# Black or White??



## MCKP (Aug 17, 2009)

Going to be setting up a new tank soon - I have the play sand in my current tank but would like something different in my new tank.... I like black sand and white sand.....
Soo.......

What are the Pros and Cons of both??

And what types/brands would you recommend?


----------



## Cento (Mar 30, 2005)

IMO, what you chose is 3/4 personal preference. The rest is arguably driven by what fish you want and what kind of setup you have (filters, rock-work, plants, etc).

I've seen both setup quite beautifully. I myself prefer black sand (I have Caribsea: Black Tahitian Moon). They say that with brightly coloured fish, the black contrasts the fish, helping their colour to "pop". Also, I've read that black can have a "calming" effect on the fish, though I've never read any scientific data on that. Makes sense though, in theory.

If you go black, everyone who's a fan of black sand will tell you to get 3M Colorquartz. Its heavier then most sand so it won't get sucked up into the filters and grind down the filter's moving parts. Its also round so its very safe with soft belly fish and sand sifters. I wanted 3M, but it was gonna be too much of a hassle to get my hands on them. I like my BTM sand, but it was more of a pain to clean then expected.


----------



## cjacob316 (Dec 4, 2008)

i put black in my brichardi tank, it was kind of a pain to clean, i would advise puting a prefilter on your intakes to help, some say more so that white washes out the color rather than black helping it, but i really think it depends on the fish, since my brichardi are so light colored i felt the black would help, if you want blue fish i would go for white


----------



## larry.beck (Jul 31, 2009)

I just put white into the new 55gal I set up about 6 weeks ago and love it, but I also bought black and will be putting it into my old 55gal this weekend. I went with 3M colorquart and find it to be very easy to clean before putting into the tank and my wife seems to have no problems with the bi-weekly vacuuming either.


----------



## LKO316 (Aug 31, 2009)

3m sand is hard to find this day. I just called around here in LA CA . None are carry them or don't sale to public . :x


----------



## Ed_209 (Dec 22, 2004)

Cento: My 3M colorquartz is sharp. I have the T-grade. I think it's the S grade that's rounded. I wish I got that instead.
I also had a very difficult time cleaning it.50 pounds took hours. I'd go with the Tahitian moon sand in the chance it would be easier to clean.
It does look good once it's in there. My signature has a link to a tank with the 3M t grade.


----------



## cjacob316 (Dec 4, 2008)

yeah i just can't find 3m here and i heard it's been discontinued


----------



## cjacob316 (Dec 4, 2008)

they make a black flourite sand too for plants


----------



## Gerry Binczik (Jan 30, 2005)

Yup, the S-grade Colorquartz is nice and smooth (I love it!), but I thought even the T-grade is smoother than many natural sands?...
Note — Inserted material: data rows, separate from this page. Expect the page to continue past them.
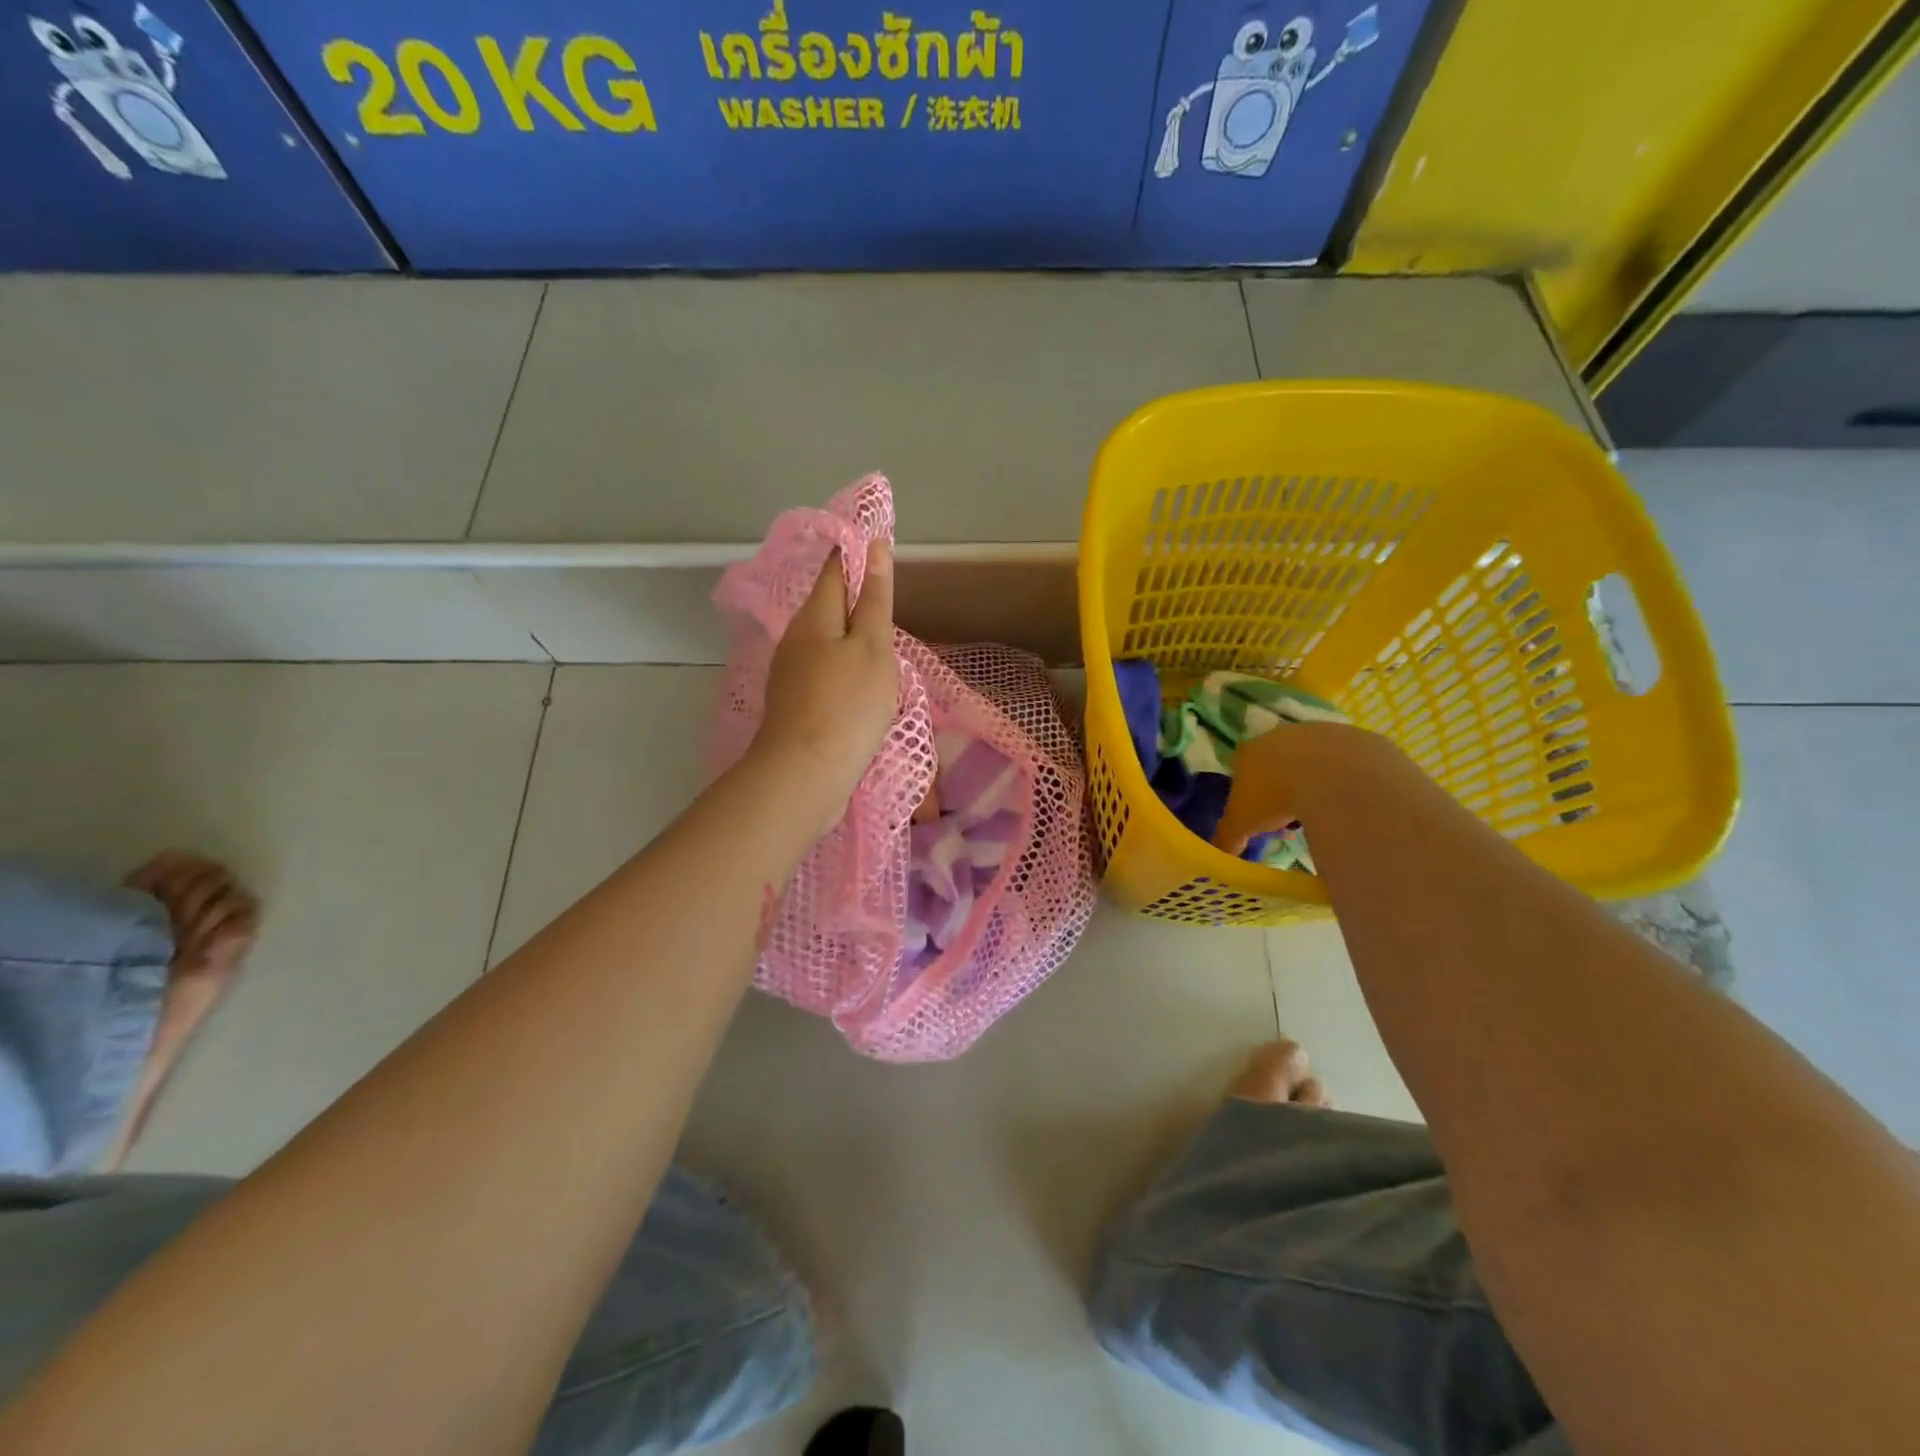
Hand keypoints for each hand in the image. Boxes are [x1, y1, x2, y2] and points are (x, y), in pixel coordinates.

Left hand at [752, 540, 899, 826]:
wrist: (804, 774)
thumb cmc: (847, 706)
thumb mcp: (872, 648)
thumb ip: (874, 600)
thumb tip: (873, 548)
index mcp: (815, 617)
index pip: (835, 572)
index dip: (856, 557)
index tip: (881, 551)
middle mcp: (795, 639)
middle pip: (828, 608)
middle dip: (856, 602)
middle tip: (891, 605)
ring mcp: (790, 674)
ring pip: (825, 644)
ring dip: (851, 640)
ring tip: (884, 649)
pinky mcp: (794, 705)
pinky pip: (824, 674)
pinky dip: (844, 671)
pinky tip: (861, 688)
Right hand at [1212, 721, 1390, 855]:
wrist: (1333, 775)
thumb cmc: (1275, 796)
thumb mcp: (1242, 823)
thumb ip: (1228, 837)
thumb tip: (1219, 855)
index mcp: (1248, 751)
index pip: (1241, 768)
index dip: (1249, 793)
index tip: (1260, 816)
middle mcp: (1280, 735)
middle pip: (1277, 762)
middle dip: (1282, 786)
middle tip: (1291, 818)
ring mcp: (1318, 732)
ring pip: (1312, 760)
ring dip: (1314, 781)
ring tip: (1324, 811)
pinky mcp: (1354, 737)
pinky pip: (1347, 763)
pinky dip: (1345, 779)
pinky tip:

Your videos are awesome, Ed! :thumb:


----------



## MCKP (Aug 17, 2009)

Thanks everyone..... I guess I need to figure out what fish I am going to put in that tank first.... Was contemplating Discus.... I really like them alot and have been reading up on how to take care of them... It will be a 125 tank....

I will have to do some thinking as well as see what I can actually get around here.....


----------



## cjacob316 (Dec 4, 2008)

if you do discus, black would be nice, and you can get the black flourite since well let's face it with new world cichlids plants just look better, even the red flourite would look nice, but my lfs has discus in black sand and i really like it


----------



## MCKP (Aug 17, 2009)

Not going to do the Discus right now..... Have decided to do Labs, Greshakei, and Fryeri.... Plus I will have my Catfish and Shark in there...

Have to sell the current inhabitants first, then move them to the 125... We are then going to take our 55 and turn it saltwater.....


----------